In the above prior art photometric apparatus, reflecting marks 13A, 13B, . . . are formed on the outer wall of the cell assembly at the measuring positions of cells 11A, 11B, . . . . These positions are determined according to the shape of the cells. When cells 11A, 11B, . . . are cylindrical, the positions correspond to the centers of the cells. When the cells are rectangular, the positions correspond to the central portions of the cells. The photometric apparatus can determine the measuring positions by detecting reflecting marks 13A, 13B, . . . by position detecting section 3.
In the automatic chemical analyzer, to obtain accurate results of analysis, the cells must be measured at the same position. Also, when each cell is repeatedly measured to identify the changes in reaction state of the sample, the cell must measured at the same position each time. Otherwise, accurate analysis can not be obtained.

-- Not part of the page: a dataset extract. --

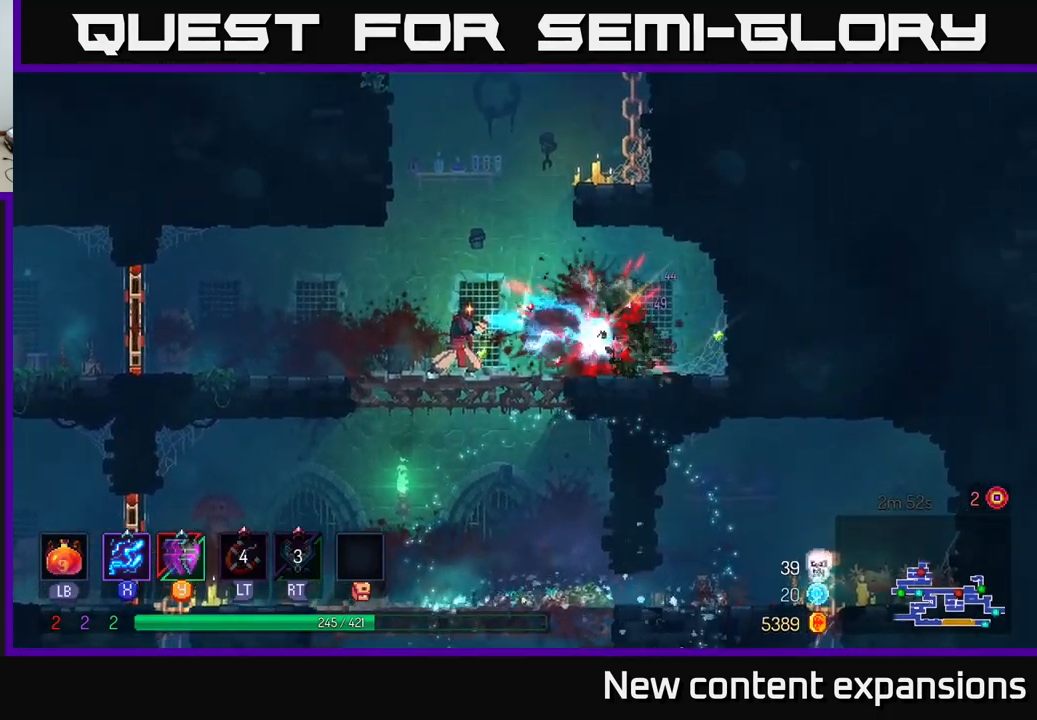
{"dt_ms": 500, "buttons": [], "left_stick": "left", "right_stick": "center", "events": [[150, "X", "up"], [167, "left_stick", "left"], [217, "B", "down"], [383, "B", "up"]]}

An erroneous positioning of reflecting marks 13A, 13B, . . . , reflecting marks 13A, 13B, . . . , light source 17, or light detector 18, would disable detector 18 to accurately detect the measuring positions of the cells. An inaccurate detection of these positions makes an accurate analysis impossible even if no trouble is found in photometric section 2.
Further, a deviation of the parallelness of reflecting marks 13A, 13B, . . . or contamination of thereof occurs over a long use of the apparatus. This also results in an error in measuring the positions of the cells, making an accurate analysis impossible.
Further, when position detecting section 3 has a trouble, it cannot accurately function, thus making an accurate analysis impossible even if no trouble is found in photometric section 2.